## Exercise
Tally the lines of the material below that contain the string "stosunku", matching case exactly. State only the resulting number.

################

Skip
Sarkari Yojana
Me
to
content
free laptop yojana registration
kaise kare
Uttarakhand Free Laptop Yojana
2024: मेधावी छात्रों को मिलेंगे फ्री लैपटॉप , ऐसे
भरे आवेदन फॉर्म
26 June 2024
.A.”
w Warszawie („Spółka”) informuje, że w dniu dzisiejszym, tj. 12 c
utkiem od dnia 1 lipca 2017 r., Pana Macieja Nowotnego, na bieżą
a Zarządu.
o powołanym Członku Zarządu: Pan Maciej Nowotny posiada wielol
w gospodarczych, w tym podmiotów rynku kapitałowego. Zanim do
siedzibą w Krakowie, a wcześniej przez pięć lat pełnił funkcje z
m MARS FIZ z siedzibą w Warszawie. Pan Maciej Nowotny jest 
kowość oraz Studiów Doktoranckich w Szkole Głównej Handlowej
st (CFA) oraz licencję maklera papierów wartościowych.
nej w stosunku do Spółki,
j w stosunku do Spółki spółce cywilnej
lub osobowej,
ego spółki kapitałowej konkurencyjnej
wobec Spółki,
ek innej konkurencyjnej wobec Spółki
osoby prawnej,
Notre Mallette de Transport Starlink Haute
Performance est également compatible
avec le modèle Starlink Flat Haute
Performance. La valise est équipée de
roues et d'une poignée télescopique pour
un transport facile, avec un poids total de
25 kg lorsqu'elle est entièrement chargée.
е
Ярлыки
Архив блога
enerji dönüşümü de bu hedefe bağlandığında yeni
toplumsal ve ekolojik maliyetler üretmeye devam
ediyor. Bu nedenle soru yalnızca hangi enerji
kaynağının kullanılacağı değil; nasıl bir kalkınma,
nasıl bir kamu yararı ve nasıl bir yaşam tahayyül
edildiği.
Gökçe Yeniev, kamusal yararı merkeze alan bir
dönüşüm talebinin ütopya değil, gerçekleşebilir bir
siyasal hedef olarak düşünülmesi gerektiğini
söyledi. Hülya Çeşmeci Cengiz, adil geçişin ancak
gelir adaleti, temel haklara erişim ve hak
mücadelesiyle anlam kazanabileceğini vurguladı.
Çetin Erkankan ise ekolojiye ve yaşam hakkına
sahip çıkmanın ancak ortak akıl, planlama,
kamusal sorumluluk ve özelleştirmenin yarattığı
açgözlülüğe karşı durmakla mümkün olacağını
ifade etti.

################

## Solution to this exercise
2